A twenty-six year old woman was taking an antidepressant from the group of the so-called MAO inhibitors. Suddenly, she died after simultaneously taking just four tablespoons of one of the most popular cough syrups.

The syrup contained dextromethorphan, a substance frequently used in cough medicines. It is usually not hazardous to health or more so to life, and it is even difficult to overdose, since the lethal dose starts above 1500 mg. However, when it wrongly interacts with another medicine, a much smaller dose can be fatal.

The MAO inhibitor, an antidepressant, intensified the effects of dextromethorphan in the twenty-six year old woman and led to the collapse of the respiratory system.

It should be noted that this cough medicine component also interacts with alcohol. There are also documented cases of deaths caused by the combination of dextromethorphan with ephedrine, which is used in products to treat rhinitis.

20 thousand adverse dependencies

Most people are completely unaware of how adverse interactions may result from the simultaneous use of medication for various ailments. The average Pole aged over 65 takes at least five medicines, and ten percent of people in this group take over ten. This increases the risk of death caused by wrong combinations of pharmaceutical products.

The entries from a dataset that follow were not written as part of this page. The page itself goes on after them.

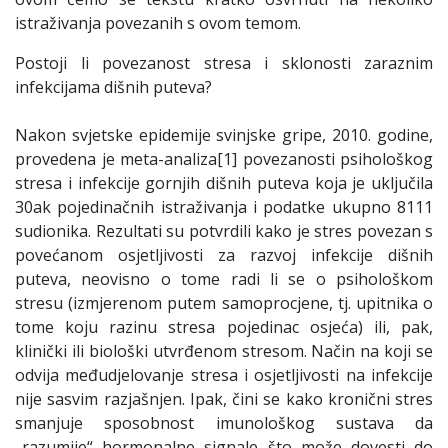
istraživanja povezanih s ovom temom.
Postoji li povezanost stresa i sklonosti zaraznim
infekcijama dišnih puteva?
Nakon svjetske epidemije svinjske gripe, 2010. godine,
provedena je meta-analiza[1] povezanosti psihološkog
stresa i infekcije gornjih dišnih puteva koja je uključila
30ak pojedinačnih istraživanja i podatke ukupno 8111
sudionika. Rezultati su potvrdili kako je stres povezan s
povećanom osjetljivosti za razvoj infekcije dišnih
puteva, neovisno o tome radi li se o psihološkom
stresu (izmjerenom putem samoprocjene, tj. upitnika o
tome koju razinu stresa pojedinac osjeća) ili, pak,
klinički ili biološki utvrđenom stresom. Način na koji se
odvija međudjelovanje stresa i osjetljivosti na infekcije
nije sasvim razjašnjen. Ipak, čini se kako kronični stres
smanjuje sposobnost imunološkog sustava da
„razumije“ hormonalne signale što može dovesti do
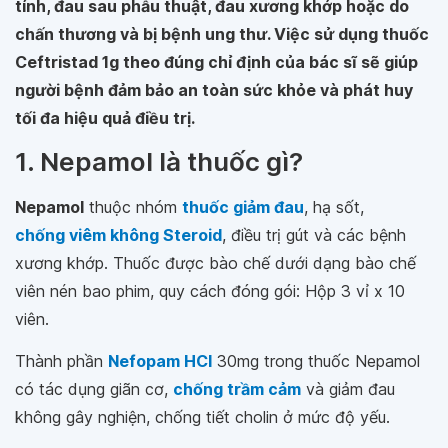
tính, đau sau phẫu thuật, đau xương khớp hoặc do
chấn thương và bị bệnh ung thư. Việc sử dụng thuốc
Ceftristad 1g theo đúng chỉ định của bác sĩ sẽ giúp
người bệnh đảm bảo an toàn sức khỏe và phát huy
tối đa hiệu quả điều trị.
1. Nepamol là thuốc gì?
Nepamol
thuộc nhóm
thuốc giảm đau
, hạ sốt,
chống viêm không Steroid
, điều trị gút và các bệnh
xương khớp. Thuốc được bào chế dưới dạng bào chế
viên nén bao phim, quy cách đóng gói: Hộp 3 vỉ x 10
viên.
Thành phần
Nefopam HCl
30mg trong thuốc Nepamol
có tác dụng giãn cơ,
chống trầm cảm
và giảm đau
không gây nghiện, chống tiết cholin ở mức độ yếu.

Thus far, medical literature has defined over 20 thousand of such adverse dependencies and more hazardous interactions are reported almost every week. According to estimates, several hundred people with heart ailments die each year because they combined their prescribed warfarin with a ginseng root extract.

Warfarin reduces blood coagulation. When it is combined with a sedative such as the Saint-John's-wort extract, it may result in a heart attack. A similar dangerous interaction occurs when it is combined with digoxin, a medicine used by people with heart failures and auricular fibrillation.

The Saint-John's-wort is a safe herbal sedative, but it reduces the organism’s absorbance of both medicines, which weakens their effects. The same issue may cause unwanted pregnancy, which happens to women taking oral contraceptives together with antibiotics (e.g. penicillin), anticonvulsants, or headache pills (fiorinal, femcet), which weaken their effect.